Akartribhava, Akartṛbhāva, Akartri-bhava: 2 definitions
Akartribhava means something in Hinduism, Sanskrit. If you want to know the exact meaning, history, etymology or English translation of this term then check out the descriptions on this page. Add your comment or reference to a book if you want to contribute to this summary article.
The Sanskrit term Akartṛbhāva can be transliterated into English as Akartrbhava or Akartribhava, using the IAST transliteration scheme (?).
Samkhya (school of philosophy)Source: Shodhganga: Prakrti and purusa in Samkhyakarika an analytical review
Akartṛbhāva (अकर्तृभाव, “non-active”) refers to “non-activeness or non-agency”:—Puruṣa is non-active because of its being anāmiśra (non-mixable), i.e. being pure consciousness in nature.

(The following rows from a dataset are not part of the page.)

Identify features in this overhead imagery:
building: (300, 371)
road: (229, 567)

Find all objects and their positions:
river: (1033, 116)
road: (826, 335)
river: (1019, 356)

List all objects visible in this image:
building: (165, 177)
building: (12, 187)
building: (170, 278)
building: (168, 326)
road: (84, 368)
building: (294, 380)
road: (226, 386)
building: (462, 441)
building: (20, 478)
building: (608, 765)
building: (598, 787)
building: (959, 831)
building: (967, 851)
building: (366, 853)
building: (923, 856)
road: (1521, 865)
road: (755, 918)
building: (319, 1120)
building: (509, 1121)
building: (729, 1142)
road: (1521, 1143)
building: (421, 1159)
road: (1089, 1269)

The mixable objects like milk etc. (dugdhādi) are possessed of activity. Activity denotes transformation (pariṇāma). As puruṣa is anāmiśra, argues Yuktidīpikā, there is no transformation in puruṣa. Therefore, puruṣa is non-active (akartṛbhāva).

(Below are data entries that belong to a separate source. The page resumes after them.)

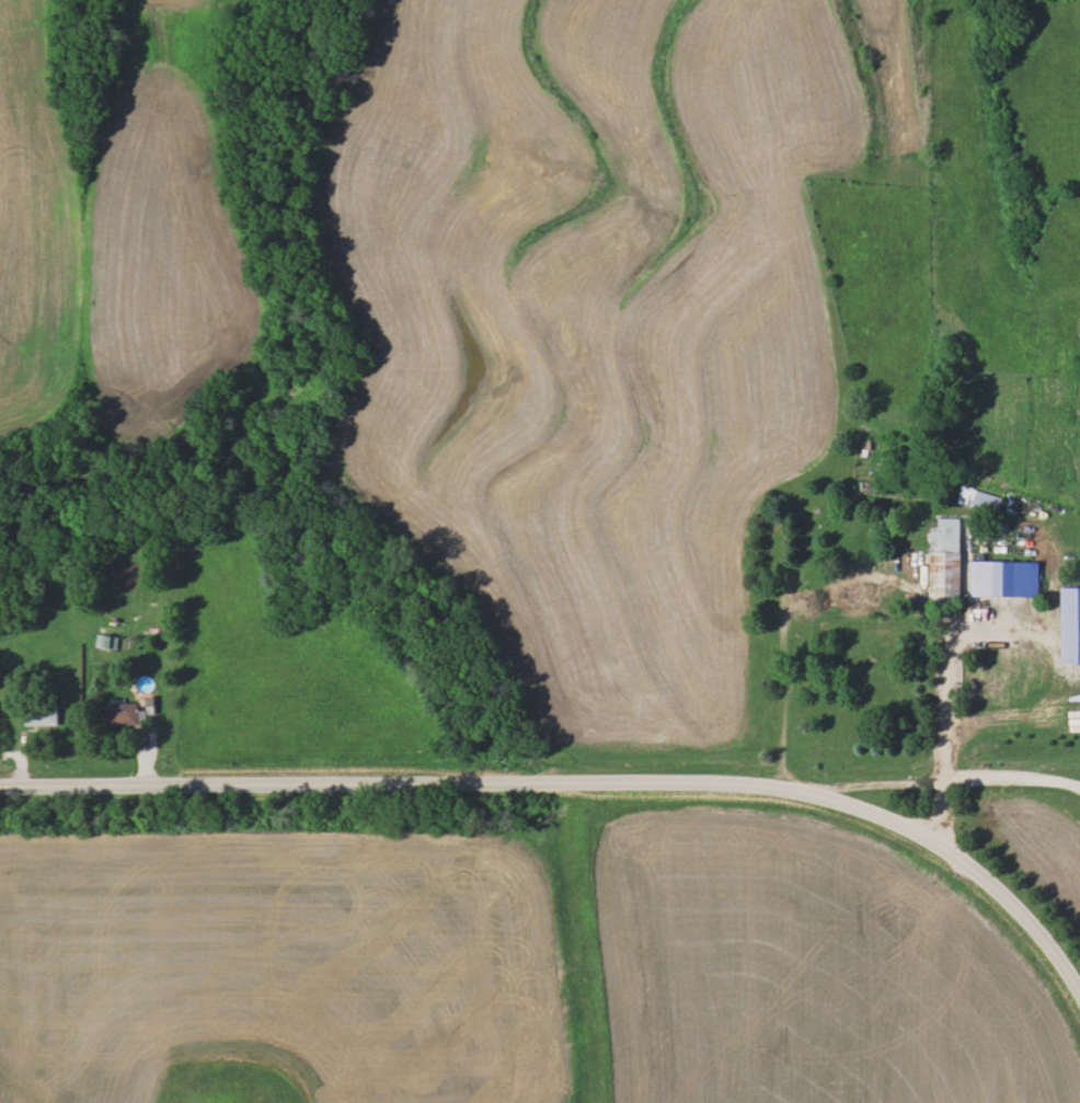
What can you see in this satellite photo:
building: (984, 500)
building: (942, 557)
road: (782, 682)
building: (972, 686)
building: (124, 713)
building: (43, 715)
road: (943, 722)
road: (931, 777)
road: (582, 781)
road: (1077, 781)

Samkhya (सांख्य, Sāṃkhya) is a dualistic school of Hindu philosophy (astika) and is closeley related to the Yoga school. Samkhya philosophy accepts three pramanas (‘proofs’) only as valid means of gaining knowledge. Another important concept is their theory of evolution, revolving around prakriti (matter) and purusha (consciousness).
Languages of India and abroad
Sanskrit dictionarySource: DDSA: The practical Sanskrit-English dictionary
Akartṛbhāva (अकर्तृभाव).—the state of non-agent; द्रष्टृत्वमकर्तृ- भावश्च (draṣṭṛtvamakartṛ- bhāvaśca) | Sāṅkhya. K.19.
Derivable forms: akartṛbhāvaḥ (अकर्तृभावः).
Akartṛbhāva is a Sanskrit compound consisting of the terms akartṛ and bhāva (भाव).
Sanskrit, also spelled संस्कृतम् (saṃskṛtam), is an ancient language of India commonly seen as the grandmother of the Indo-European language family (even English!). Closely allied with Prakrit and Pali, Sanskrit is more exhaustive in both grammar and terms and has the most extensive collection of literature in the world, greatly surpassing its sister-languages Greek and Latin.